The men had vanished shortly after arriving in Acapulco — which in recent times has become known as much for brutality as beaches — for what family members said was an annual party weekend.

Police were directed to the grave site Wednesday by an anonymous call alerting them to the bodies of two murdered men lying side by side in the brush not far from the Acapulco airport. A placard left with the bodies advised authorities that "those they killed are buried here."

A video on YouTube posted earlier Wednesday showed an efficiently conducted interrogation of the same two men, one of whom confessed to helping snatch and snuff 20 tourists at the behest of Edgar "La Barbie" Valdez, a Texas-born narcotics trafficker.

Until his arrest near Mexico City in late August, La Barbie was considered one of the Mexican underworld's more vicious leaders.

Families deny gang ties

The person conducting the interrogation is neither identified nor visible.

The tourists, who had arrived in Acapulco in four vehicles bearing Michoacan plates, apparently were believed to be members of La Familia, Michoacan's homegrown mafia that has distinguished itself with savagery. They were seized near the beach city's premier hotels by armed men traveling in sport utility vehicles with no license plates, witnesses said.

Their families have insisted the abducted men were not gangsters.

"Check out their identities," the sobbing wife of one of the men implored the kidnappers in a televised interview days after the abduction. "These are working people."

No ransom demand was ever made, and the men haven't been heard from again.

Their alleged killers said in the video confession that the tourists were targeted in revenge for La Familia's winning control of a small city from La Barbie's narcotics gang.

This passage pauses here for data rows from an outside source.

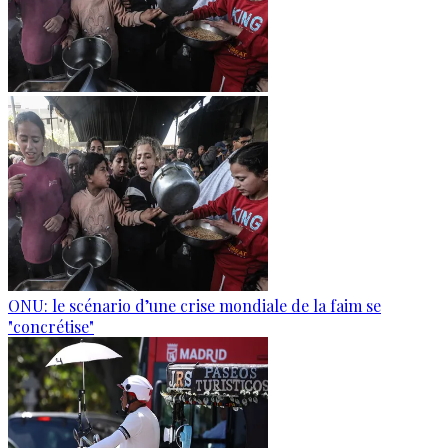
ONU: le scénario d’une crise mondiale de la faim se
"concrétise"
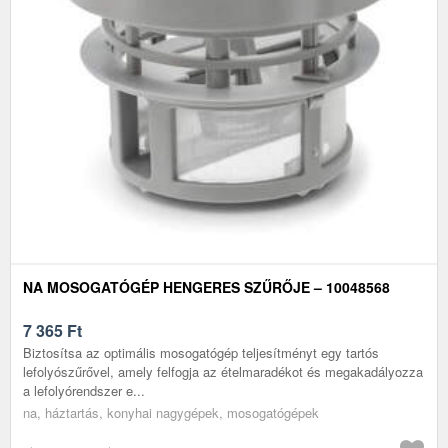
NA MOSOGATÓGÉP HENGERES SZŰRŐJE – 10048568
7 365
Ft
Biztosítsa az optimális mosogatógép teljesítményt egy tartós
lefolyószűrővel, amely felfogja az ételmaradékot és megakadályozza
a lefolyórendszer e...
na, háztartás, konyhai nagygépek, mosogatógépek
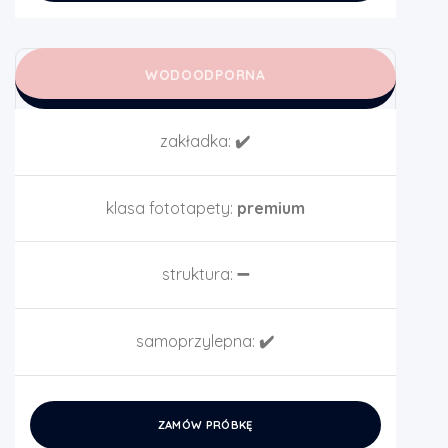
WODOODPORNA
zakładka:
✔️
klasa fototapety:
premium
struktura:
➖
samoprzylepna:
✔️
ZAMÓW PRÓBKĘ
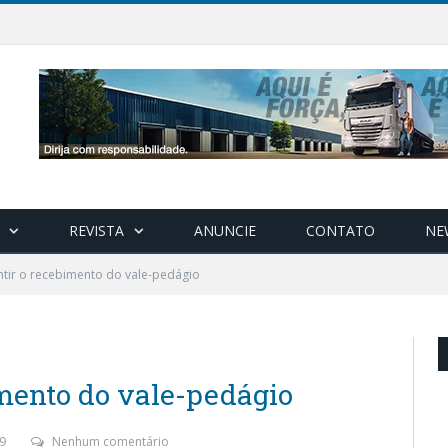
REVISTA
ANUNCIE
CONTATO
NE
tir o recebimento do vale-pedágio
mento do vale-pedágio
9
Nenhum comentário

"This was all done because of La Familia," one of the men said in the video, which appeared to be filmed in the stairway of a house. "Because they took control of Altamirano."

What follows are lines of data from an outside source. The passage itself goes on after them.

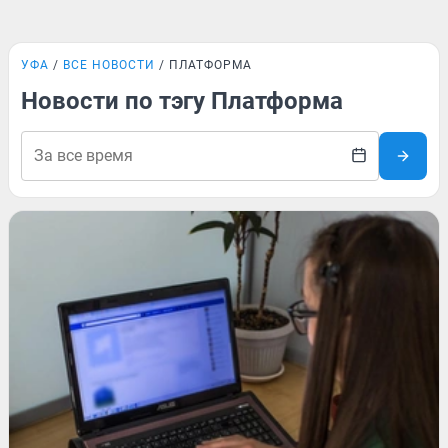
УФА
ВСЕ НОВОСТИ
ПЛАТФОРМА
Новости по тэгу Платформа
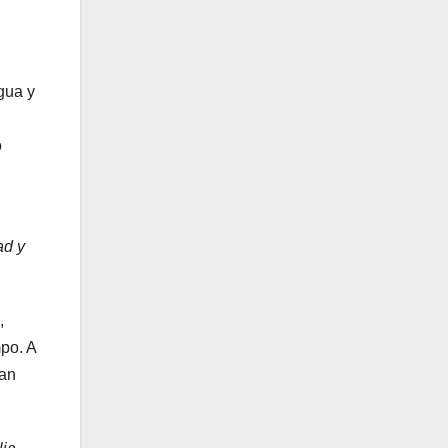
gua y
o
ad y
,
po. A
tan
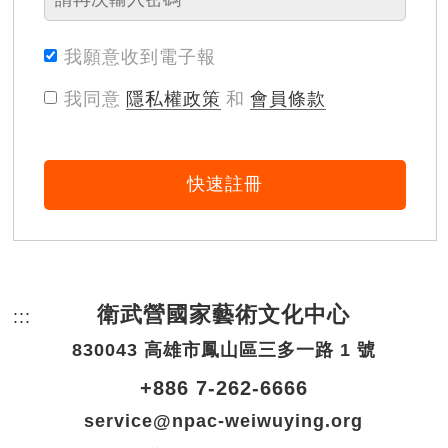
我願意收到電子報
我同意
隱私權政策
和
會員條款
快速註冊
衛武營國家藝術文化中心
:::
頁尾網站資訊。
830043 高雄市鳳山區三多一路 1 號
+886 7-262-6666
service@npac-weiwuying.org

Gangsters in recent months have used such Internet-broadcast confessions to discredit police and other officials or to accuse rivals of atrocities. In several cases, federal authorities have made arrests based on the videotaped confessions.

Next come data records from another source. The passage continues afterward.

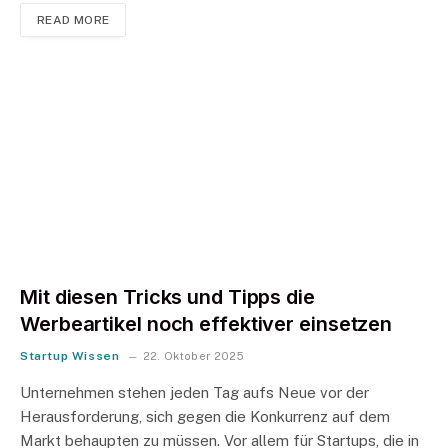
READ MORE
Mit diesen Tricks und Tipps die
Werbeartikel noch effektiver einsetzen
Startup Wissen
22. Oktober 2025
Unternehmen stehen jeden Tag aufs Neue vor der
Herausforderung, sich gegen die Konkurrenz auf dem
Markt behaupten zu müssen. Vor allem für Startups, die in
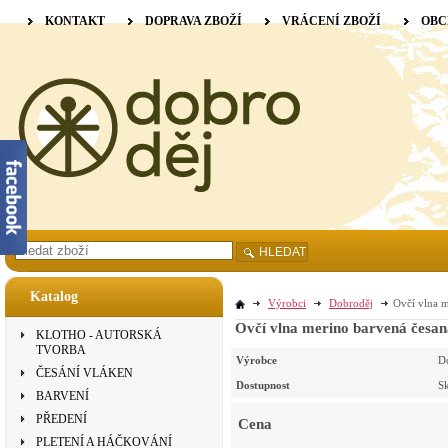
KONTAKT
DOPRAVA ZBOŽÍ
VRÁCENÍ ZBOŽÍ
OBC
HLEDAT
Katalog
Výrobci
Dobroděj
Ovčí vlna m
Ovčí vlna merino barvená česaná
KLOTHO - AUTORSKÁ
TVORBA
Výrobce
D
ČESÁNÍ VLÁKEN
Dostupnost
S
BARVENÍ
PŘEDENÍ
Cena
PLETENÍ A HÁČKOVÁNÍ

In another video posted on YouTube two weeks ago, a man identified as an Acapulco city police officer also confessed to taking part in the abduction.

Questioned police-style, with rifles pointed at his head, the man said he also worked for La Barbie. He accused senior members of the local and state police forces of directing the crime.

A bustling port and a resort still favored by many Mexicans, Acapulco has been a major battlefield in the four years of heightened gangland warfare that has racked Mexico. Gangsters from the so-called Pacific Cartel, including La Barbie, have fought criminal rivals and Mexican security forces for control of the city.

Six people, include a mother, her son and a taxi driver, died last April in a shootout between troops and gangsters in the heart of the city's tourist zone. Eighteen others died 18 months ago when soldiers attacked a house in the old part of the city, not far from where Acapulco's famed cliff divers perform for tourists.

Impact on tourism

City officials, worried about the impact on tourism after the Michoacan group's kidnapping, had suggested early on that the victims must be tied to organized crimes. Ordinary tourists are quite safe in the city, they insisted.

But relatives said the men all were relatives and friends of the owner of a car repair shop in Morelia, the Michoacan state capital, who invited them each year for a weekend stay at the beach.

Michoacan officials say they have found no connection between the missing men and La Familia.

"They were people who had an honest lifestyle," state Gov. Leonel Godoy, whose own half brother, a federal congressman, has been accused of ties to La Familia, told reporters Wednesday.

"From the beginning we issued messages to those who kidnapped them that they were mistaken," the governor said.